Council gets Armory Square update

Plans for the next phase of Marietta’s Armory Square project are on a fast track, according to a presentation to city council’s lands, buildings and parks committee Monday.

In order to move forward with renovation of the century-old building’s first floor, which would allow partial occupancy of the facility, a final design plan has to be developed for that area by a certified architectural firm.

The process of selecting a suitable architect could take some time, but city engineer Joe Tucker suggested a firm already in place could provide the necessary services.

“Early on we did a quality selection process and chose the Davis Architectural Group to design the project, and they’ve been put on the shelf for several months,” he said.

Tucker said he had met with Ron VanWey, vice president of Davis Architectural Group, which designed the original armory renovation project for the entire building.

So far that project has included a new roof, new windows and doors, new front steps, a new parking lot and some interior upgrades on the building over the last few years.

But the facility has to be ready for at least partial occupancy by September 2015 to meet the requirements of an Ohio Department of Transportation National Scenic Byways grant in the amount of $252,397 to pay for the first floor renovation project.

“VanWey has said Davis Architectural could easily accommodate the project in their schedule, and he’s already familiar with the history of the armory project,” Tucker said. “He said this is doable, but we can’t waste any time.”

Councilman Harley Noland, D-at large, who chairs the lands, buildings and parks committee, agreed with Tucker’s plan.

“I have talked with Joe and would be very happy to move forward with his suggestion,” he said. “ODOT wants to see this project done.”

Noland said the city had a “very cordial” meeting last week with ODOT officials who oversee the Scenic Byways grant funding, but work to renovate the armory’s first floor has to be on a tight timeline in order to have that phase of the project finished by September of next year.

Tucker said the next step will be city council approval of a Local Project Agreement (LPA) with ODOT to continue with the project. The LPA is expected to be approved during the next regular city council meeting May 15 at 7:30 p.m. in the community building at Lookout Park.

On a related topic, Jane Tumas-Serna, president of Armory Square, Inc., a nonprofit group that has helped raise support for the armory renovation, presented the committee members with a memorandum of understanding agreement to transfer funding for the project from the group to the city.

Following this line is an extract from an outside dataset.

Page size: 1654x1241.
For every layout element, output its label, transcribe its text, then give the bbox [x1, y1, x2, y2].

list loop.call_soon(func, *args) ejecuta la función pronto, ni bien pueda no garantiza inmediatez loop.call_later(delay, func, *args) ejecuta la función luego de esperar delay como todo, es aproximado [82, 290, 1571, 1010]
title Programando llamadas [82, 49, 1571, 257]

“With the city’s signature of this 10-year agreement Armory Square, Inc. would deposit $62,099.12 with the city as matching funds for the National Scenic Byways Grant,” she said.

City safety-service director Jonathan Hupp said he would give a copy of the proposed MOU to city law director Paul Bertram III for review.

In other business Monday, Hupp announced that Marietta Memorial Hospital officials had agreed to lease 30 spaces for employees, interns and hospital construction workers in the Indian Acres parking lot.

For more than a year the city has allowed use of the lot for overflow parking at no cost to the hospital which has been providing shuttle service between the lot and the hospital for the workers. But earlier this year city council designated a portion of several municipal lots as monthly paid parking spaces, including 30 spaces at the Indian Acres lot.

Each space is leased for $25 a month, and the revenue is to be used for parking lot maintenance and to pay the salary of a part-time parking enforcement officer who’s expected to be hired within the next month.

Noland said the MMH rental of the Indian Acres lot spaces would garner $750 a month for parking lot maintenance and enforcement.